We can see the distribution of clusters and the articles membership to them. Increasing the number of clusters may even reduce more the size of the clusters.

In [None]:
### Plotting the cluster
centers = km.cluster_centers_

x=centers[:,0]
y=centers[:,1]

x=centers[:,0]
y=centers[:,1]

color=clusters_info['ClusterId']
size=clusters_info['Members']

plt.figure(figsize=(15, 10), dpi=80)

plt.scatter(np.log(x), np.log(y),  c=color, s=size, alpha=0.5, cmap = 'hsv')

plt.title('Clusters size and reference plot', fontsize=20)

# zip joins x and y coordinates in pairs
i=0
for a,b in zip(x,y):

    label = "Id {}: {}".format(clusters_info['ClusterId'][i],clusters_info['Members'][i])

    plt.annotate(label, # this is the text
                 (np.log(a),np.log(b)), # this is the point to label
                 textcoords="offset points", # how to position the text
                 xytext=(0,10), # distance from text to points (x,y)
                 ha='center') # horizontal alignment can be left, right or center
    i=i+1

plt.show()

### Getting clusters Ids associated to the documents Ids
df_clust = pd.DataFrame({'DocumentId':np.arange(0,len(y_kmeans),1),'ClusterId':y_kmeans})

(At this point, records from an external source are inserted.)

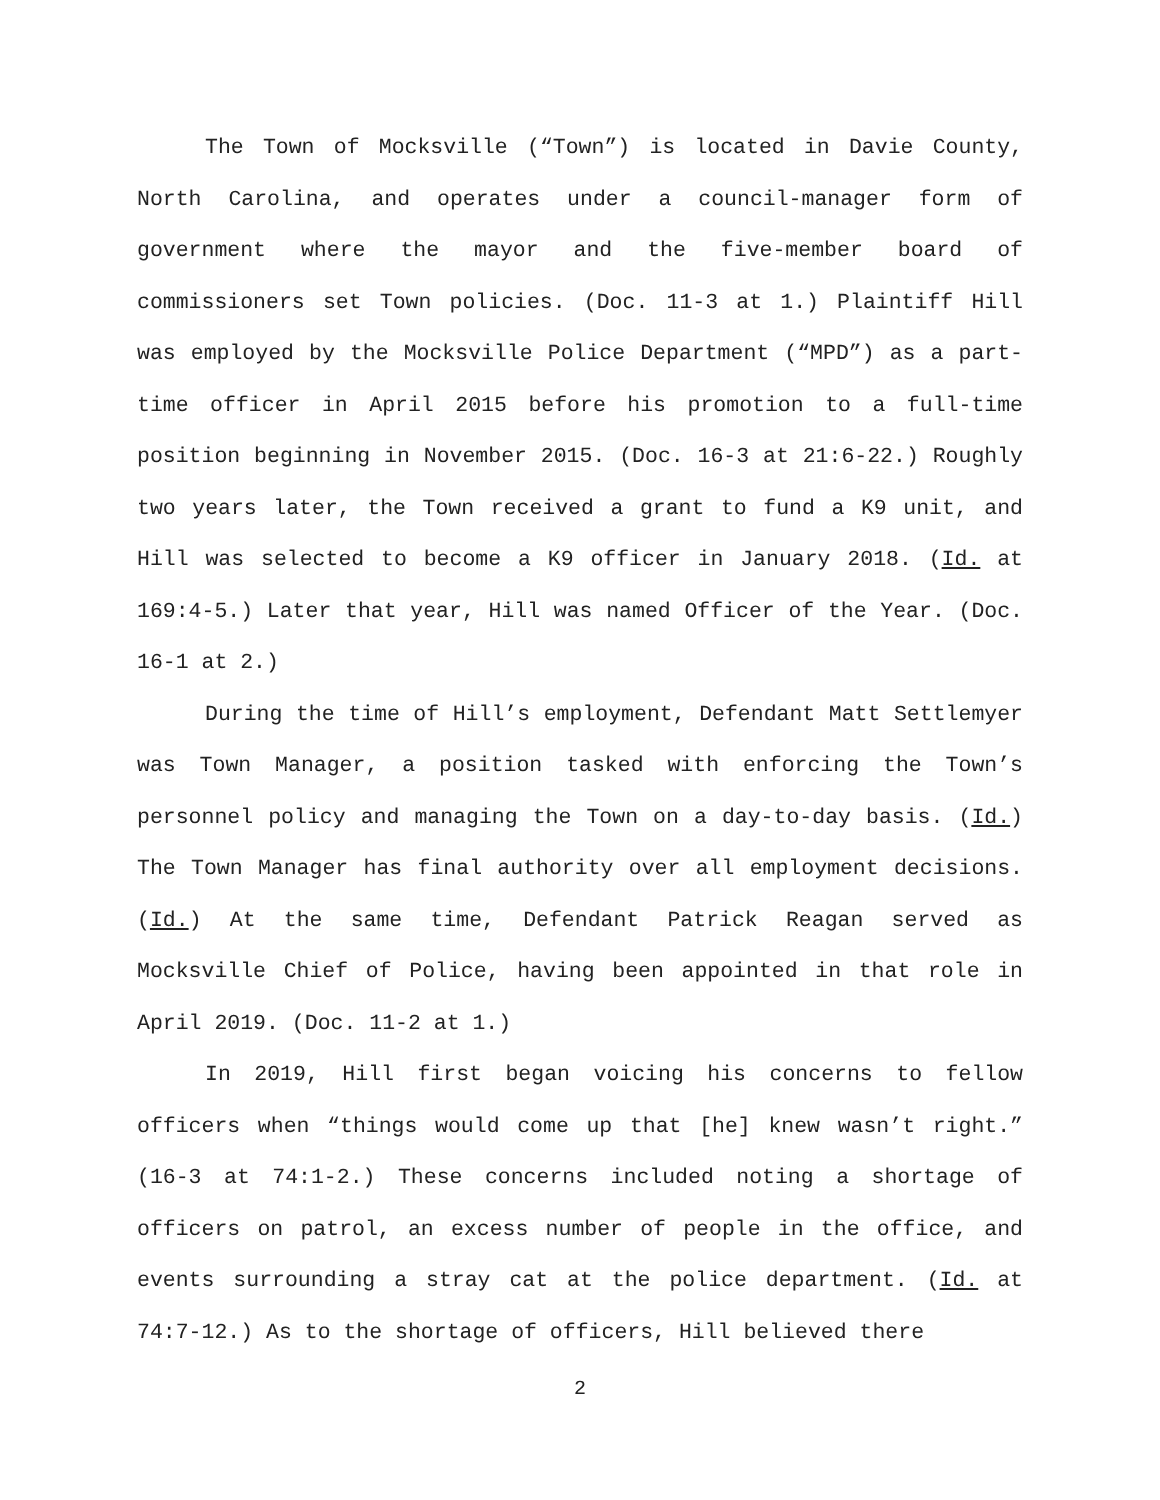The Town of Mocksville (“Town”) is located in Davie County, North Carolina, and operates under a council-manager form of government where the mayor and the five-member board of commissioners set Town policies. (Doc. 11-3 at 1.) Plaintiff Hill was employed by the Mocksville Police Department (“MPD”) as a part-time officer in April 2015 before his promotion to a full-time position beginning in November 2015. (Doc. 16-3 at 21:6-22.) Roughly two years later, the Town received a grant to fund a K9 unit, and Hill was selected to become a K9 officer in January 2018. (Id. at 169:4-5.) Later that year, Hill was named Officer of the Year. (Doc. 16-1 at 2.)
During the time of Hill’s employment, Defendant Matt Settlemyer was Town Manager, a position tasked with enforcing the Town’s personnel policy and managing the Town on a day-to-day basis. (Id.) The Town Manager has final authority over all employment decisions. (Id.) At the same time, Defendant Patrick Reagan served as Mocksville Chief of Police, having been appointed in that role in April 2019. (Doc. 11-2 at 1.)
In 2019, Hill first began voicing his concerns to fellow officers when “things would come up that [he] knew wasn’t right.” (16-3 at 74:1-2.) These concerns included noting a shortage of officers on patrol, an excess number of people in the office, and events surrounding a stray cat at the police department. (Id. at 74:7-12.) As to the shortage of officers, Hill believed there
2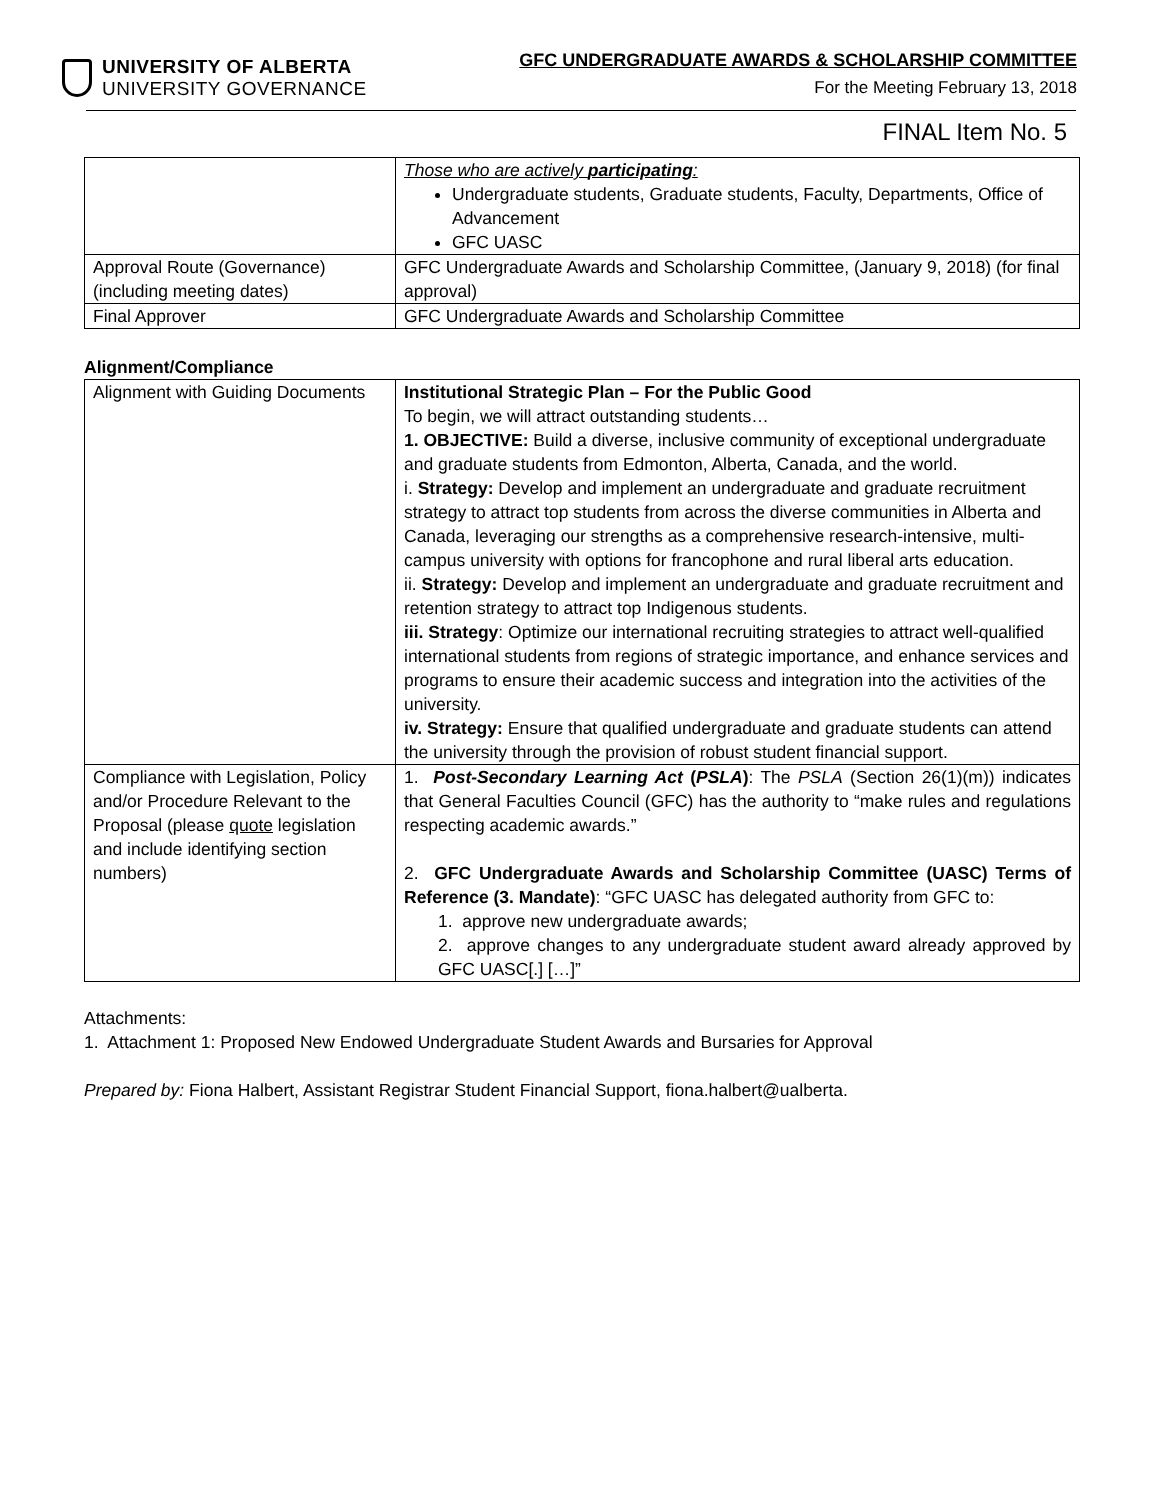UNIVERSITY OF ALBERTA
UNIVERSITY GOVERNANCE
GFC UNDERGRADUATE AWARDS & SCHOLARSHIP COMMITTEE
For the Meeting February 13, 2018
FINAL Item No. 5
| | Those who are actively participating : Undergraduate students, Graduate students, Faculty, Departments, Office of Advancement GFC UASC |
| Approval Route (Governance) (including meeting dates) | GFC Undergraduate Awards and Scholarship Committee, (January 9, 2018) (for final approval) |
| Final Approver | GFC Undergraduate Awards and Scholarship Committee |
Alignment/Compliance
| Alignment with Guiding Documents | Institutional Strategic Plan – For the Public Good To begin, we will attract outstanding students… 1. OBJECTIVE: Build a diverse, inclusive community of exceptional undergraduate and graduate students from Edmonton, Alberta, Canada, and the world. i. Strategy: Develop and implement an undergraduate and graduate recruitment strategy to attract top students from across the diverse communities in Alberta and Canada, leveraging our strengths as a comprehensive research-intensive, multi-campus university with options for francophone and rural liberal arts education. ii. Strategy: Develop and implement an undergraduate and graduate recruitment and retention strategy to attract top Indigenous students. iii. Strategy : Optimize our international recruiting strategies to attract well-qualified international students from regions of strategic importance, and enhance services and programs to ensure their academic success and integration into the activities of the university. iv. Strategy: Ensure that qualified undergraduate and graduate students can attend the university through the provision of robust student financial support. |
| Compliance with Legislation, Policy and/or Procedure Relevant to the Proposal (please quote legislation and include identifying section numbers) | 1. Post-Secondary Learning Act ( PSLA ) : The PSLA (Section 26(1)(m)) indicates that General Faculties Council (GFC) has the authority to “make rules and regulations respecting academic awards.” 2. GFC Undergraduate Awards and Scholarship Committee (UASC) Terms of Reference (3. Mandate) : “GFC UASC has delegated authority from GFC to: 1. approve new undergraduate awards; 2. approve changes to any undergraduate student award already approved by GFC UASC[.] […]” |
Attachments:
1. Attachment 1: Proposed New Endowed Undergraduate Student Awards and Bursaries for Approval
Prepared by: Fiona Halbert, Assistant Registrar Student Financial Support, fiona.halbert@ualberta.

print('Our bait document id is 0 hence will be displayed on the fisrt row of the below output with its cluster id')
df_clust.head()

## Summarized output
* The reference document at position 0 is found to be in the cluster id 0
* Cluster 0 contains 5438 documents that were attracted by the bait document 0.
* We have reduced by approximately 88% the size of our article pool down from 45000
* This is what th bait approach is about.

This process could be repeted iteratively until we get to the minimum size without loss of information.
Next: we will plot the wordcloud of our cluster 0 to see how relevant it is to the bait we used.

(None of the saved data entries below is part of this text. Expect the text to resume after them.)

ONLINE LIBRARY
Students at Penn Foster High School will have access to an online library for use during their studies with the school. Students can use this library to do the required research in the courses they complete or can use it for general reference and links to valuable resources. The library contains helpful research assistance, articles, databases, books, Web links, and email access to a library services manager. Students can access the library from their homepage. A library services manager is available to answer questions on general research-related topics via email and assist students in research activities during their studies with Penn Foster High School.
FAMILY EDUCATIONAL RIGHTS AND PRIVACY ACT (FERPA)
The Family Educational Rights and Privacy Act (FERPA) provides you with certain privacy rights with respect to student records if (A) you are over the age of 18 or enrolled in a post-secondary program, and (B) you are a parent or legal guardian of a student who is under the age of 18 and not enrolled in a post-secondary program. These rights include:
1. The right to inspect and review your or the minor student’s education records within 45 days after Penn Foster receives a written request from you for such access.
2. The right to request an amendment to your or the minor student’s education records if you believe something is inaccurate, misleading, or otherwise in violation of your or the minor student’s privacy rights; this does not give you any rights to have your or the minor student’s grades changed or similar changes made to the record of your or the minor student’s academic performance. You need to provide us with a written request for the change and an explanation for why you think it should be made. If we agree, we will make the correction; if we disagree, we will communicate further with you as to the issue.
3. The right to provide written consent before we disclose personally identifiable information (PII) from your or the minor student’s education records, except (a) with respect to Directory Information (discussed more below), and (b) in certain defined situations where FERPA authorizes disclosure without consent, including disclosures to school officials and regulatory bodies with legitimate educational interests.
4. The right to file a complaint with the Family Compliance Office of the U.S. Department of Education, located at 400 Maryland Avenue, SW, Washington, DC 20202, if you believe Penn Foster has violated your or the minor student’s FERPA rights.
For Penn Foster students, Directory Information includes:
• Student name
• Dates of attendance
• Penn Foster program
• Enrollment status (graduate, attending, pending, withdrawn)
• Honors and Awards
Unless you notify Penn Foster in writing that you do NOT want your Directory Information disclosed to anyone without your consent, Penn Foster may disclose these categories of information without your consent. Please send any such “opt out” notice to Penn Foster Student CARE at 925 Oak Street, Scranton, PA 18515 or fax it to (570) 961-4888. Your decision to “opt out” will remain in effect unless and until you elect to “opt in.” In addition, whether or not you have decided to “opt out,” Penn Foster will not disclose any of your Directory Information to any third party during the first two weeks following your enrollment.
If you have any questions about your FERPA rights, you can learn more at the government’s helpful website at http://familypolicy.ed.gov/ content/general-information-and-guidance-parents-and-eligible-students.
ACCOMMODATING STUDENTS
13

## Step 4: Cluster 0 articles filtering and analysis

We excluded the reference document from the cluster to make sure that the word list we introduced does not influence articles WordCloud outcome.

In [None]:
indices = df_clust[df_clust['ClusterId']==0].index

In [None]:
cluster0_corpus = [stemmed_articles[i] for i in indices if i!=0]

cluster0_corpus = pd.Series(cluster0_corpus)

cluster0_corpus.index=indices[1:]

### Verification of original dataframe indices for tracking articles.
cluster0_corpus.index

#### detokenization
detokenized_corpus0 = []

for i in range(len(cluster0_corpus)):
    if i in cluster0_corpus:
        t = ' '.join(cluster0_corpus[i])
        detokenized_corpus0.append(t)

In [None]:
ngram_range=(2,2)

### Vectorizing abstract series
cv = CountVectorizer( preprocessor=preprocessor, stop_words = stopwords,lowercase = True, ngram_range = ngram_range, max_features = 500 )

### Creating the bag of words
bow_c0 = cv.fit_transform( detokenized_corpus0 ).todense()

### Getting Cluster0 list of features
features_c0 = cv.get_feature_names()

In [None]:
from wordcloud import WordCloud, STOPWORDS, ImageColorGenerator

########################################################################
### Take the TF_IDF and converts it into a WordCloud object to be plotted
def WordCloud_covid(tfidf): 
    x = tfidf
    x[ 'word' ] = x.index
    dt_c0 = pd.Series( x.frequency, index = x.word.values ).to_dict()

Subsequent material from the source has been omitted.